__Supplied records__.
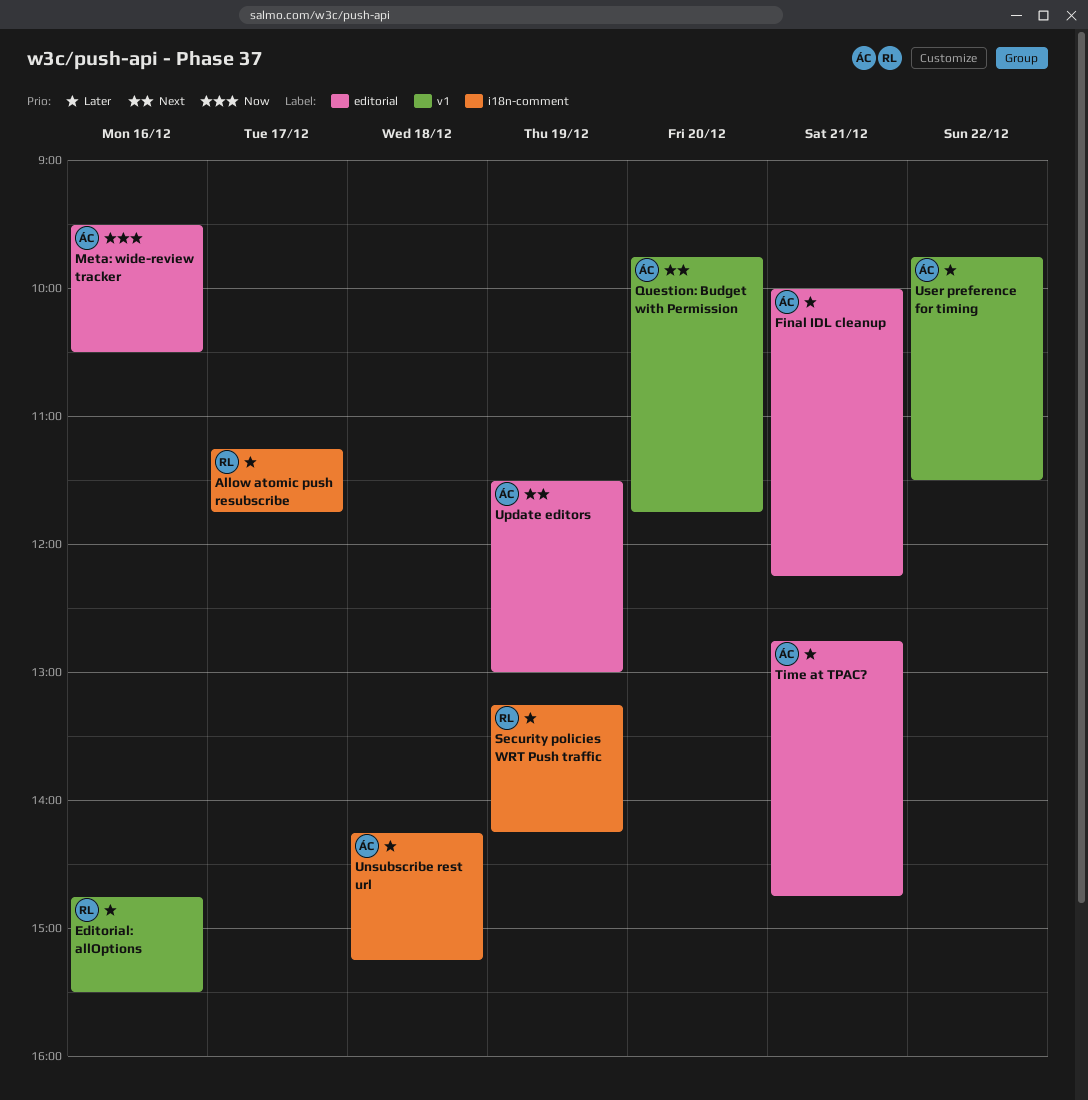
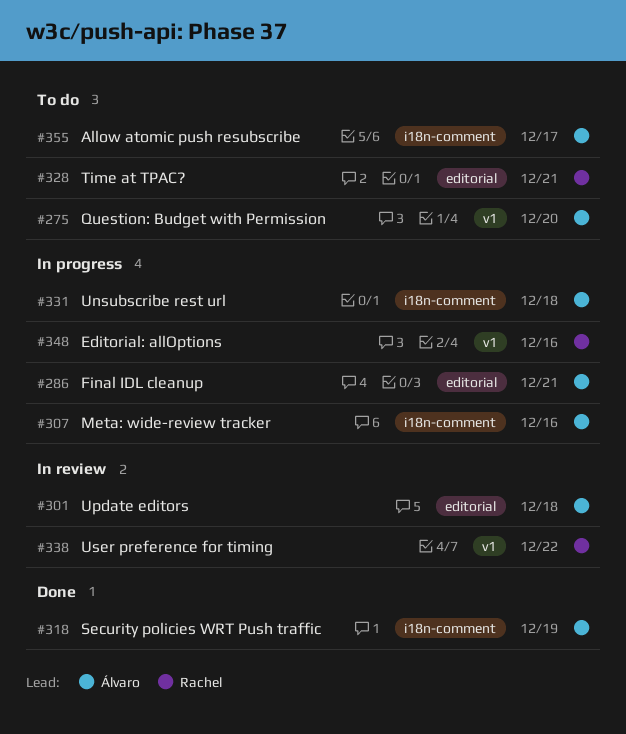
Allow atomic push resubscribe, owner: Rachel -> Álvaro
Meta: wide-review tracker, label: editorial -> i18n-comment
Security policies WRT Push traffic, owner: Rachel -> Álvaro
Time at TPAC?, owner: Álvaro -> Rachel
Update editors, day: Dec 19 -> Dec 18
User preference for timing, owner: Álvaro -> Rachel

__Your goal__.
The output should consist of the records above, reproduced exactly, without pictures.

__Result for this exercise__.
Allow atomic push resubscribe, owner: Rachel -> Álvaro
Meta: wide-review tracker, label: editorial -> i18n-comment
Security policies WRT Push traffic, owner: Rachel -> Álvaro
Time at TPAC?, owner: Álvaro -> Rachel
Update editors, day: Dec 19 -> Dec 18
User preference for timing, owner: Álvaro -> Rachel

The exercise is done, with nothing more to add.